My teens have reached an interesting limbo of adolescence. They are past fighting over who is touching who in the car, school doesn’t define or consume them, and full-time work and adult relationships remain in the foggy future.
So the hands-on, physically exhausting part of child-rearing is over, and the emotional, financial, intellectually stimulating portion is underway. Their childhood is ending, and I’m not sad. I like our conversations and interactions. Well, not all of them; telling your kid to pick up her stinky, sweaty athletic gear and do her homework or chores gets old fast. But I love discussing their friends, movies, sports, and classes.
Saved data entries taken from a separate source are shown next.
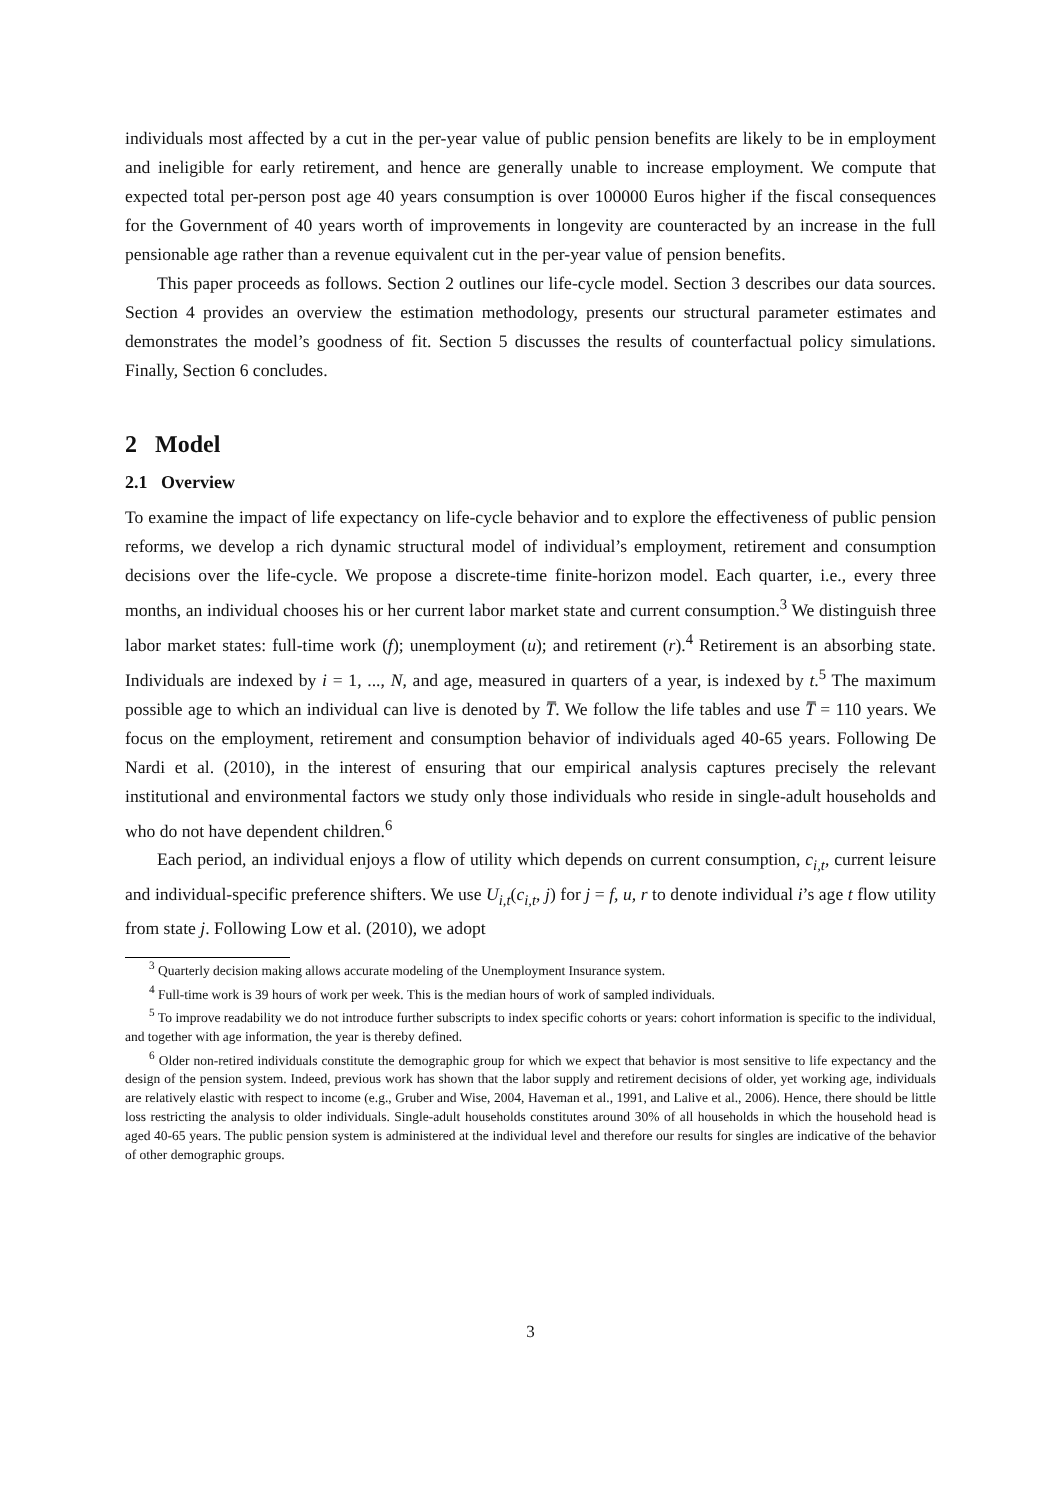individuals most affected by a cut in the per-year value of public pension benefits are likely to be in employment and ineligible for early retirement, and hence are generally unable to increase employment. We compute that expected total per-person post age 40 years consumption is over 100000 Euros higher if the fiscal consequences for the Government of 40 years worth of improvements in longevity are counteracted by an increase in the full pensionable age rather than a revenue equivalent cut in the per-year value of pension benefits.
This paper proceeds as follows. Section 2 outlines our life-cycle model. Section 3 describes our data sources. Section 4 provides an overview the estimation methodology, presents our structural parameter estimates and demonstrates the model’s goodness of fit. Section 5 discusses the results of counterfactual policy simulations. Finally, Section 6 concludes.
2 Model
2.1 Overview
To examine the impact of life expectancy on life-cycle behavior and to explore the effectiveness of public pension reforms, we develop a rich dynamic structural model of individual’s employment, retirement and consumption decisions over the life-cycle. We propose a discrete-time finite-horizon model. Each quarter, i.e., every three months, an individual chooses his or her current labor market state and current consumption.<sup>3</sup> We distinguish three labor market states: full-time work (f); unemployment (u); and retirement (r).<sup>4</sup> Retirement is an absorbing state. Individuals are indexed by i = 1, ..., N, and age, measured in quarters of a year, is indexed by t.<sup>5</sup> The maximum possible age to which an individual can live is denoted by T̅. We follow the life tables and use T̅ = 110 years. We focus on the employment, retirement and consumption behavior of individuals aged 40-65 years. Following De Nardi et al. (2010), in the interest of ensuring that our empirical analysis captures precisely the relevant institutional and environmental factors we study only those individuals who reside in single-adult households and who do not have dependent children.<sup>6</sup>
Each period, an individual enjoys a flow of utility which depends on current consumption, c<sub>i,t</sub>, current leisure and individual-specific preference shifters. We use U<sub>i,t</sub>(c<sub>i,t</sub>, j) for j = f, u, r to denote individual i’s age t flow utility from state j. Following Low et al. (2010), we adopt
<sup>3</sup> Quarterly decision making allows accurate modeling of the Unemployment Insurance system.
<sup>4</sup> Full-time work is 39 hours of work per week. This is the median hours of work of sampled individuals.
<sup>5</sup> To improve readability we do not introduce further subscripts to index specific cohorts or years: cohort information is specific to the individual, and together with age information, the year is thereby defined.
<sup>6</sup> Older non-retired individuals constitute the demographic group for which we expect that behavior is most sensitive to life expectancy and the design of the pension system. Indeed, previous work has shown that the labor supply and retirement decisions of older, yet working age, individuals are relatively elastic with respect to income (e.g., Gruber and Wise, 2004, Haveman et al., 1991, and Lalive et al., 2006). Hence, there should be little loss restricting the analysis to older individuals. Single-adult households constitutes around 30% of all households in which the household head is aged 40-65 years. The public pension system is administered at the individual level and therefore our results for singles are indicative of the behavior of other demographic groups.
3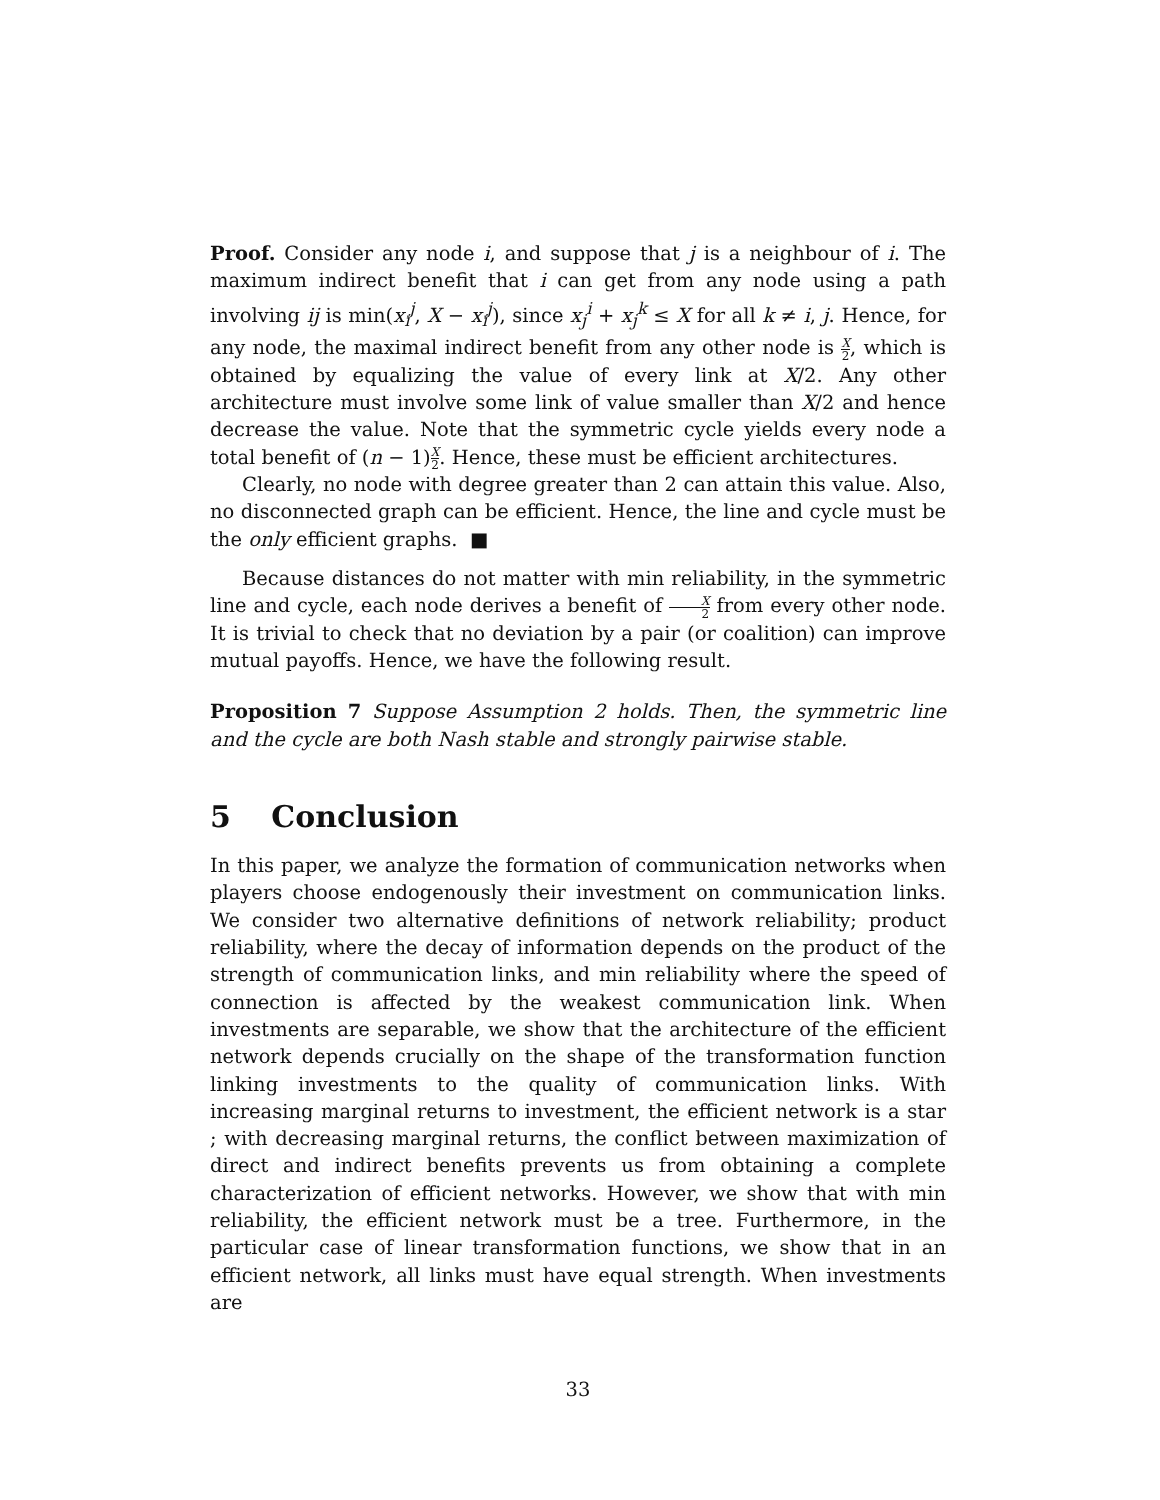Proof. Consider any node i, and suppose that j is a neighbour of i. The maximum indirect benefit that i can get from any node using a path involving ij is min(x<sub>i</sub><sup>j</sup>, X − x<sub>i</sub><sup>j</sup>), since x<sub>j</sub><sup>i</sup> + x<sub>j</sub><sup>k</sup> ≤ X for all k ≠ i, j. Hence, for any node, the maximal indirect benefit from any other node is X 2, which is obtained by equalizing the value of every link at X/2. Any other architecture must involve some link of value smaller than X/2 and hence decrease the value. Note that the symmetric cycle yields every node a total benefit of (n − 1)X 2. Hence, these must be efficient architectures.
Clearly, no node with degree greater than 2 can attain this value. Also, no disconnected graph can be efficient. Hence, the line and cycle must be the only efficient graphs. ■
Because distances do not matter with min reliability, in the symmetric line and cycle, each node derives a benefit of X 2 from every other node. It is trivial to check that no deviation by a pair (or coalition) can improve mutual payoffs. Hence, we have the following result.
Proposition 7 Suppose Assumption 2 holds. Then, the symmetric line and the cycle are both Nash stable and strongly pairwise stable.
5 Conclusion
In this paper, we analyze the formation of communication networks when players choose endogenously their investment on communication links. We consider two alternative definitions of network reliability; product reliability, where the decay of information depends on the product of the strength of communication links, and min reliability where the speed of connection is affected by the weakest communication link. When investments are separable, we show that the architecture of the efficient network depends crucially on the shape of the transformation function linking investments to the quality of communication links. With increasing marginal returns to investment, the efficient network is a star ; with decreasing marginal returns, the conflict between maximization of direct and indirect benefits prevents us from obtaining a complete characterization of efficient networks. However, we show that with min reliability, the efficient network must be a tree. Furthermore, in the particular case of linear transformation functions, we show that in an efficient network, all links must have equal strength. When investments are
33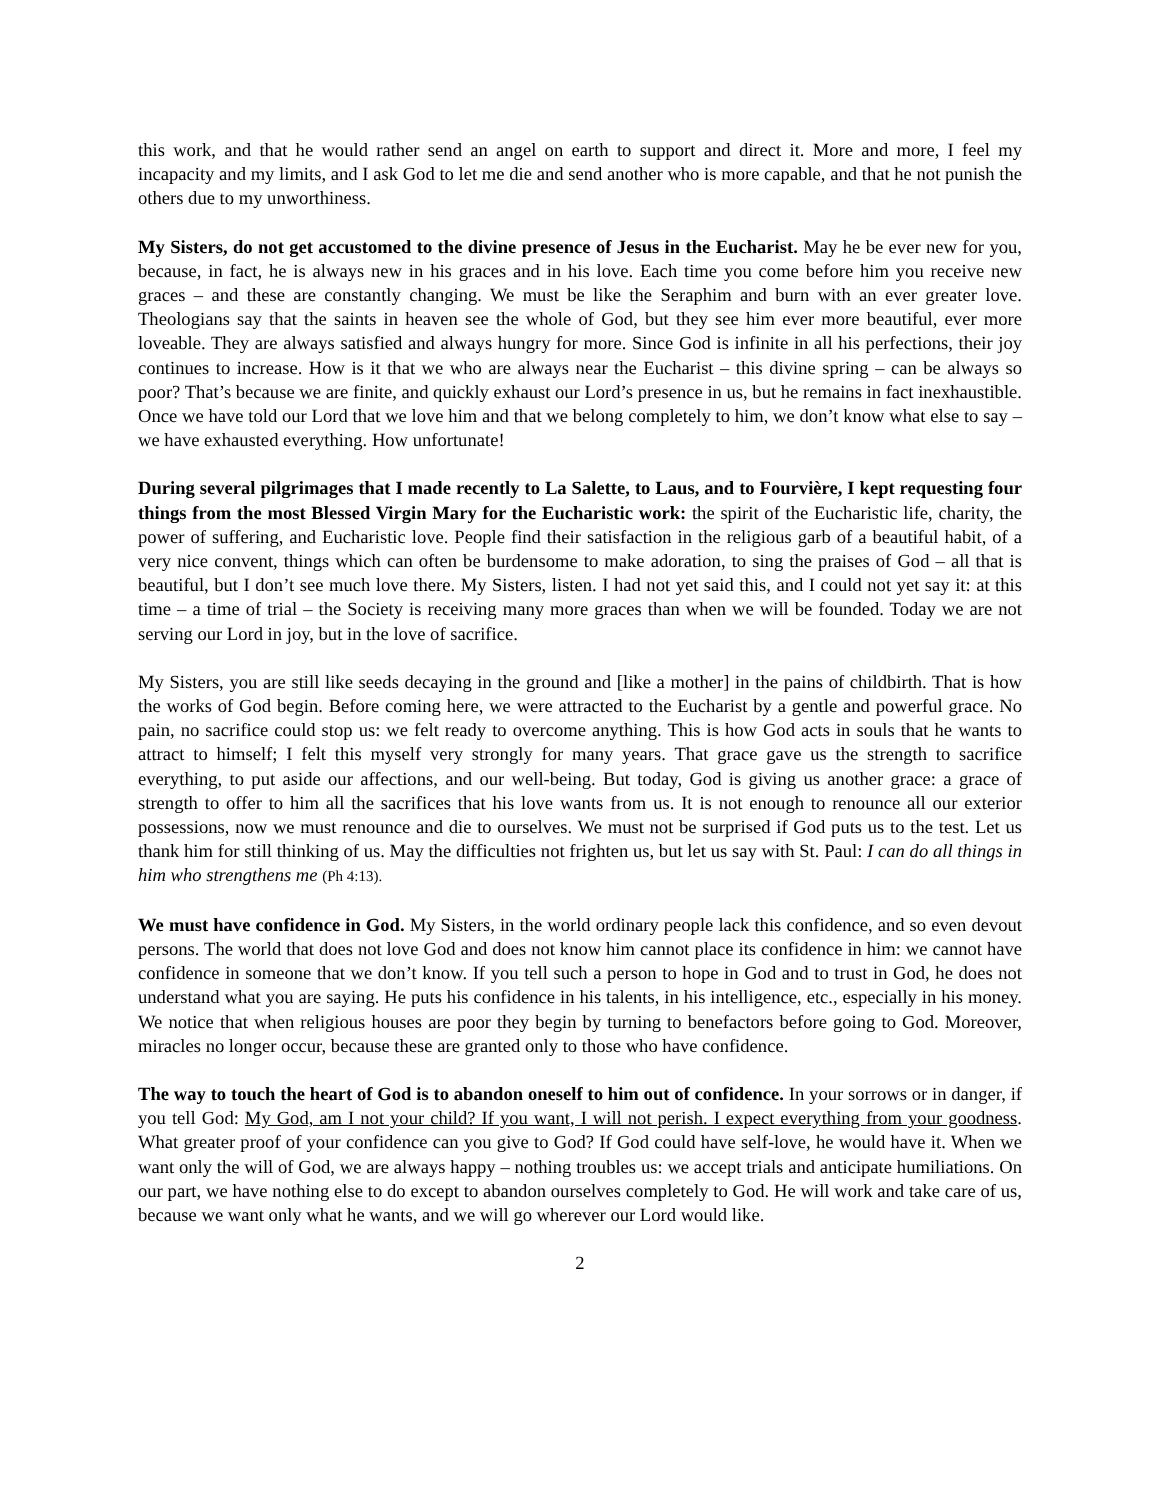this work, and that he would rather send an angel on earth to support and direct it. More and more, I feel my incapacity and my limits, and I ask God to let me die and send another who is more capable, and that he not punish the others due to my unworthiness.
My Sisters, do not get accustomed to the divine presence of Jesus in the Eucharist. May he be ever new for you, because, in fact, he is always new in his graces and in his love. Each time you come before him you receive new graces – and these are constantly changing. We must be like the Seraphim and burn with an ever greater love. Theologians say that the saints in heaven see the whole of God, but they see him ever more beautiful, ever more loveable. They are always satisfied and always hungry for more. Since God is infinite in all his perfections, their joy continues to increase. How is it that we who are always near the Eucharist – this divine spring – can be always so poor? That’s because we are finite, and quickly exhaust our Lord’s presence in us, but he remains in fact inexhaustible. Once we have told our Lord that we love him and that we belong completely to him, we don’t know what else to say – we have exhausted everything. How unfortunate!
During several pilgrimages that I made recently to La Salette, to Laus, and to Fourvière, I kept requesting four things from the most Blessed Virgin Mary for the Eucharistic work: the spirit of the Eucharistic life, charity, the power of suffering, and Eucharistic love. People find their satisfaction in the religious garb of a beautiful habit, of a very nice convent, things which can often be burdensome to make adoration, to sing the praises of God – all that is beautiful, but I don’t see much love there. My Sisters, listen. I had not yet said this, and I could not yet say it: at this time – a time of trial – the Society is receiving many more graces than when we will be founded. Today we are not serving our Lord in joy, but in the love of sacrifice.
My Sisters, you are still like seeds decaying in the ground and [like a mother] in the pains of childbirth. That is how the works of God begin. Before coming here, we were attracted to the Eucharist by a gentle and powerful grace. No pain, no sacrifice could stop us: we felt ready to overcome anything. This is how God acts in souls that he wants to attract to himself; I felt this myself very strongly for many years. That grace gave us the strength to sacrifice everything, to put aside our affections, and our well-being. But today, God is giving us another grace: a grace of strength to offer to him all the sacrifices that his love wants from us. It is not enough to renounce all our exterior possessions, now we must renounce and die to ourselves. We must not be surprised if God puts us to the test. Let us thank him for still thinking of us. May the difficulties not frighten us, but let us say with St. Paul: I can do all things in him who strengthens me (Ph 4:13).
We must have confidence in God. My Sisters, in the world ordinary people lack this confidence, and so even devout persons. The world that does not love God and does not know him cannot place its confidence in him: we cannot have confidence in someone that we don’t know. If you tell such a person to hope in God and to trust in God, he does not understand what you are saying. He puts his confidence in his talents, in his intelligence, etc., especially in his money. We notice that when religious houses are poor they begin by turning to benefactors before going to God. Moreover, miracles no longer occur, because these are granted only to those who have confidence.
The way to touch the heart of God is to abandon oneself to him out of confidence. In your sorrows or in danger, if you tell God: My God, am I not your child? If you want, I will not perish. I expect everything from your goodness. What greater proof of your confidence can you give to God? If God could have self-love, he would have it. When we want only the will of God, we are always happy – nothing troubles us: we accept trials and anticipate humiliations. On our part, we have nothing else to do except to abandon ourselves completely to God. He will work and take care of us, because we want only what he wants, and we will go wherever our Lord would like.
2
It’s nice that they still want to share, complain, and bounce ideas off me and their dad.
And just when I think they don’t need me anymore, there’s driving practice, daily chauffeuring, parental attention, and emotional support. I still scold and judge and explain, and hug and kiss and hold. They even listen to some of my suggestions and observations about their life, most recently: “Slow down when you speak so your message will be heard and remembered” or “Want to go to a job fair and talk to people about different kinds of work?”
They know what mom or dad would say. But as the girls rely on us less, they also sense their dependent, idyllic stage ending and hold tightly to their mommy time. Thing 1 still wants mommy-crafted green drinks twice a day. Thing 2 continues to enjoy hair-stroking, lots of kisses and hugs before bed, and snuggling tightly against my side on the couch.
I can’t wait to see their important choices:
- What work will they pursue?
- Who will they marry?
- What kind of parents will they be?
- What will my grandkids be like?
Marinating in the present, enjoying the last minty bits of childhood, is good too. I see them every day and continue as their consistent anchor and authority figure. I get to be their most important person.
When it all changes, these days will be like the savory taste memory of Grandma’s special cookies. Childhood and time only flow one way.
1 thought on “The End of the Toothpaste Tube of Childhood”
I have been thankful for every day of their childhood and will continue to be thankful for every day of their impending adulthood.